Senator Jane Hume calls a statement released by her office this morning encouraging advisers to submit their feedback to ASIC’s consultation on advice access “a bit of a call to action”.
With only days left until the Monday’s cut off date for submissions, the recently promoted senator says regulators and policymakers are united in working with the advisers on the front line to figure out what workable changes can better facilitate the provision of advice.
ASIC needs to hear the advisers stories, Hume tells Professional Planner. If policymakers and regulators are going to make effective and efficient changes to the rules, they’ll need details from the advisers who ply their trade according to them. They want specifics.
And everything, she adds, is up for debate.
“There is no aspect of change that we wouldn’t be considering,” Hume says. “We need to look at the red tape that exists, but also ask what red tape really means? We want to get far more specific about what that means for industry participants at the coal face.”

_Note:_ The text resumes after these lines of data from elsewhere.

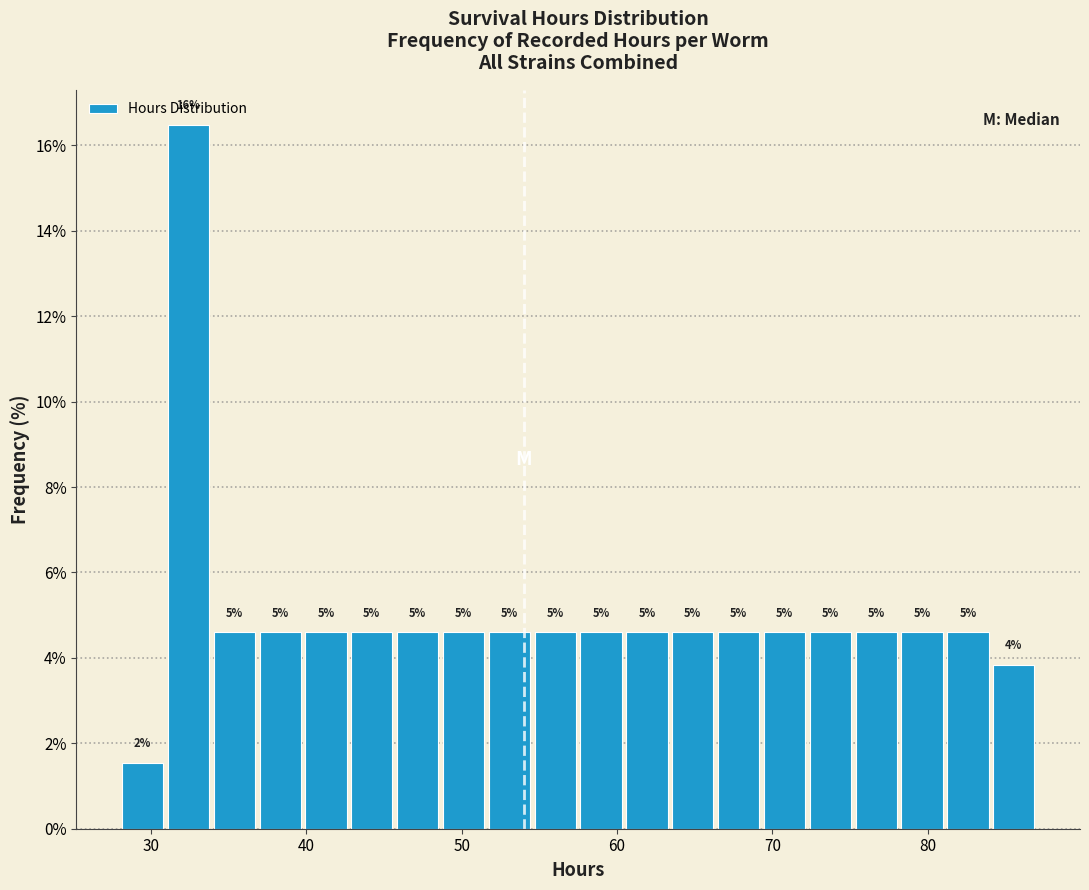

Around what value on the x-axis is the tallest bar? Give the approximate position of its centre, as read against the axis.

32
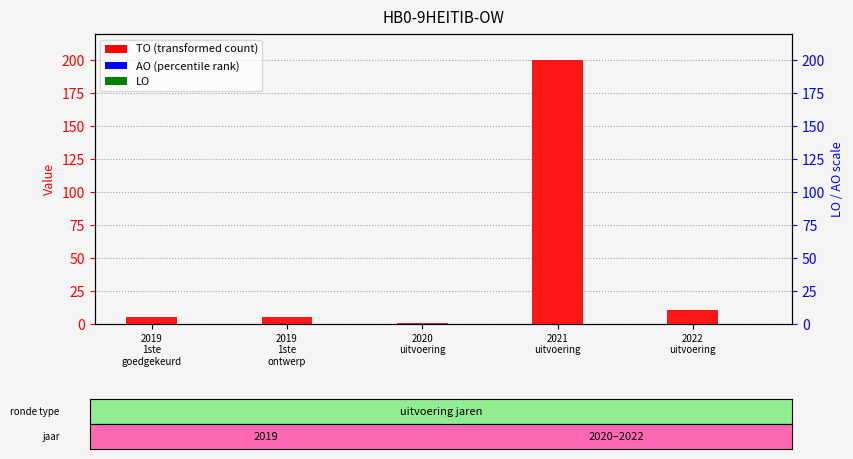

Is the value of TO at 2021
uitvoering greater than the value of LO at 2021
uitvoering?

Yes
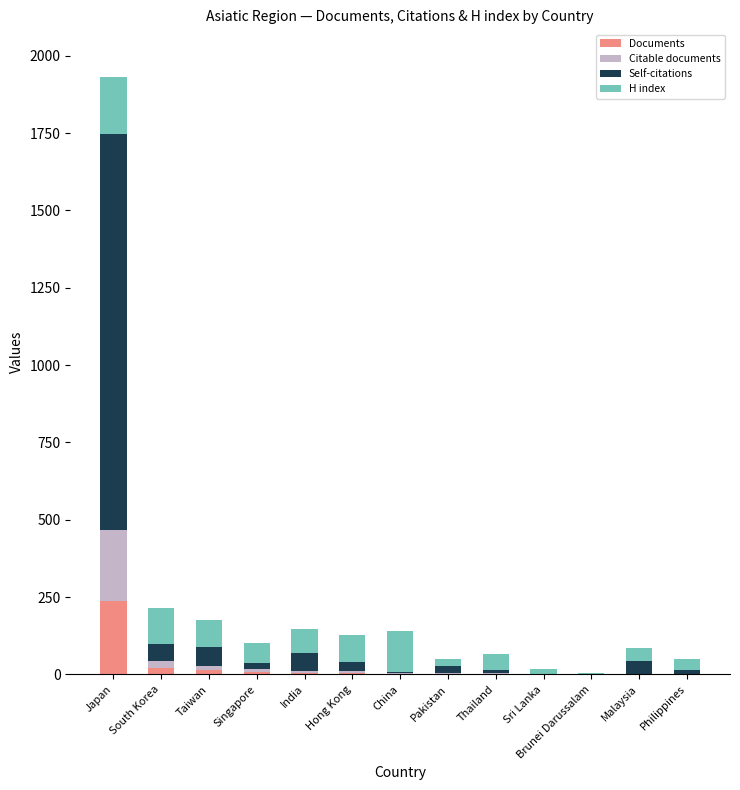

What is the maximum value for Documents?

238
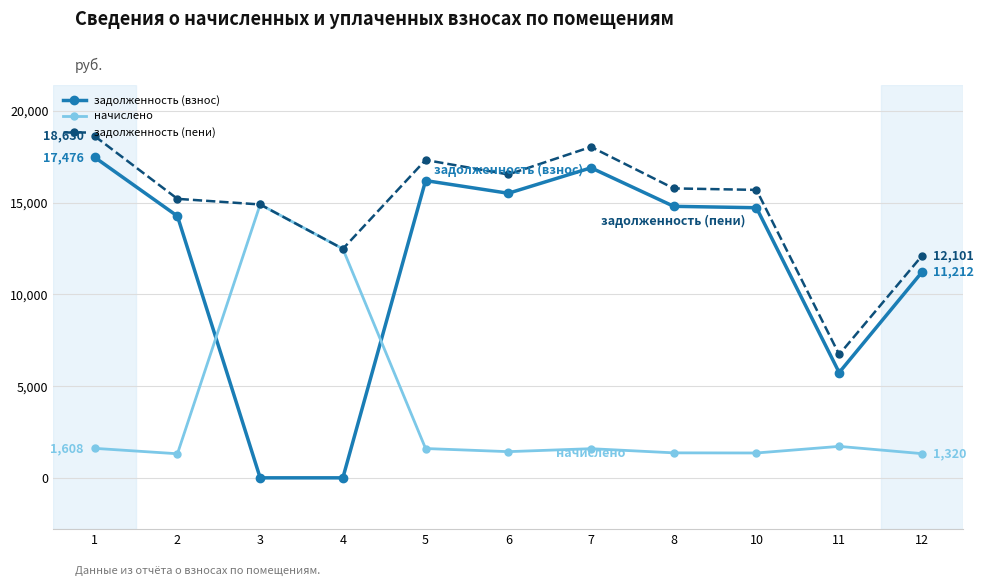

Which series has the largest total across all categories?

задолженность (пени)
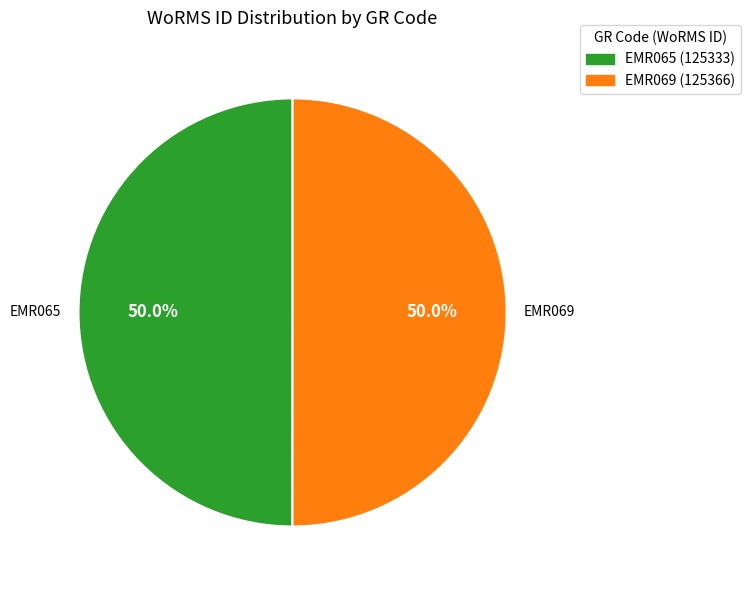

Do EMR065 and EMR069 together represent more than half of the pie?

Yes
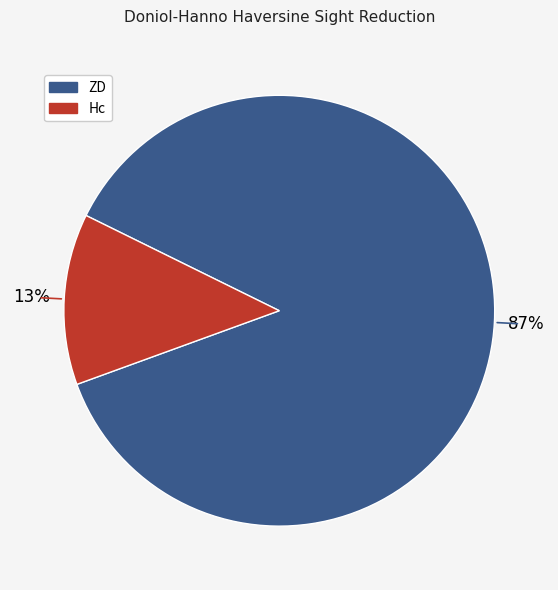

Is there a majority slice in this chart?

Yes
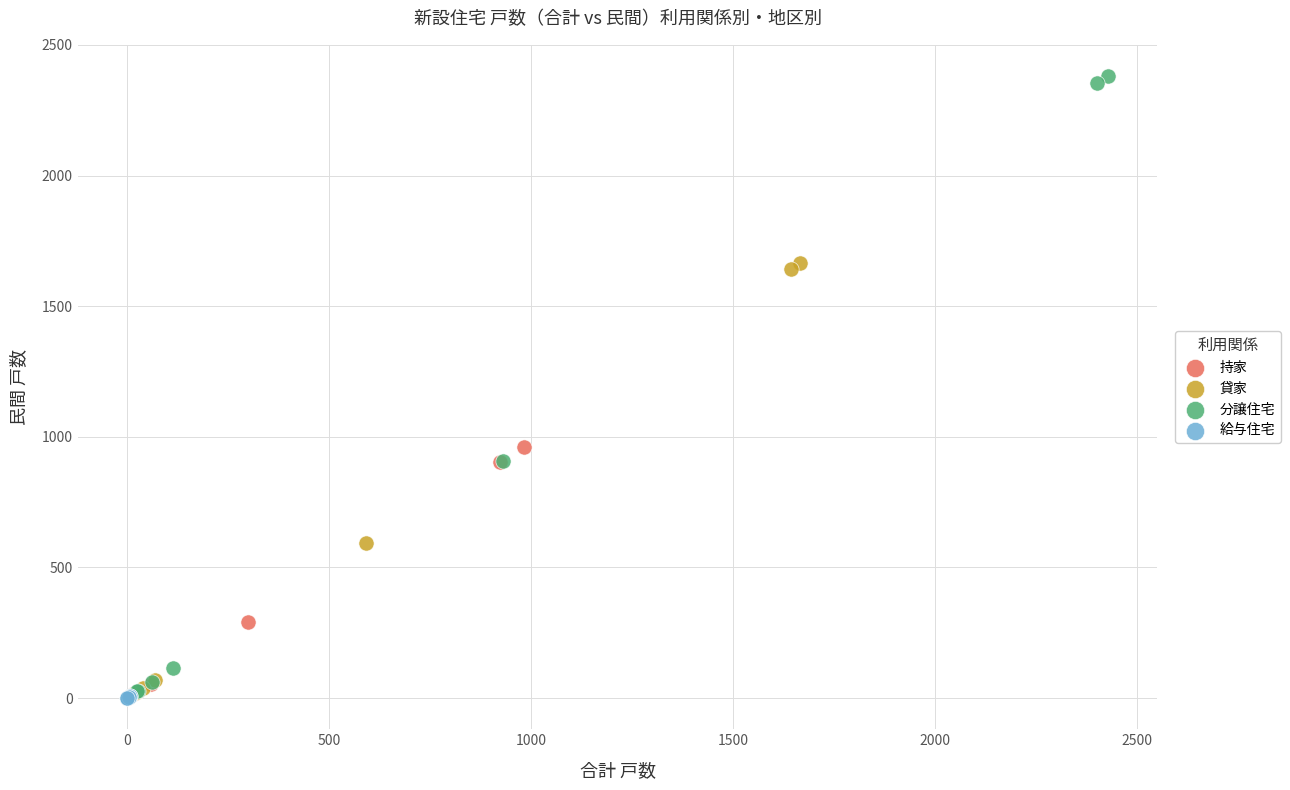

Which series reaches the maximum Y coordinate?

分譲住宅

Hume was elevated to the role of Minister for Superannuation, Financial Services and the Digital Economy by Prime Minister Scott Morrison in December, which makes a full minister responsible for financial services for the first time since Kelly O’Dwyer finished as the Minister for Revenue and Financial Services in 2018.
The promotion follows a period of high visibility from Hume, who has signalled her office’s intention to streamline advice with several significant changes, including two major announcements on December 14; the disbanding of FASEA with its duties being divided between ASIC’s Financial Services and Credit Panel and Treasury, plus the consolidation of financial disclosure statement and ongoing service agreements.
“From a government perspective there’s a real willingness to work with industry,” she says.
The right pathway
Hume says her office is looking closely at three key issues in the sector, the first being an assessment of the definitions of advice. “I believe the use of the term ‘scaled’ advice in that past has been misleading,” she says, noting that ASIC are considering the terms ‘limited’ or ‘single issue’ advice.
The other issues she’s particularly interested in are the need to reduce red tape and the use of digital technology.
“Everyone agrees those are the three key drivers, it’s just the outcome at the end that we need and making sure we’re not reopening the drawbridge to opportunities for misconduct.”
The spectre of misconduct is something Hume is cautious of, and will need to weigh carefully in any move to reduce red tape. While momentum has swung back towards de-regulation in advice, the horrors of the royal commission are still fresh. Indeed, Hayne’s recommendations are yet to be fully rolled out, stalled as they were by the pandemic. The interplay between consumer protection and industry support is a balancing act, but the Minister hesitates at labelling it that way.
“We don’t want to say it’s a balance because that makes it sound like a trade-off,” she says. “We want good consumer protections and we want a workable framework for the industry. Its not a trade off. You can have both, it’s just a matter of finding a pathway.”
Business as usual
The minister won’t be drawn for comment on recent figures from FASEA that show only 52 per cent of advisers on ASIC’s registry have passed the adviser exam with less than a year to go before the cut-off date. But she does have a stern warning for advisers who think the impending wind-up of FASEA will lead to a watering down of the educational and ethics standards.
“My only concern after we announced the change with FASEA being wound down is that advisers might mistakenly take that as an indication that the education standards will change,” she says. “They will not.”
Every adviser still needs to pass the adviser exam by January 1, 2022, Hume reiterates.
“I don’t want anyone to rest on their laurels,” she says. “Maintenance of consumer protections and improvement of education and ethical standards will continue.”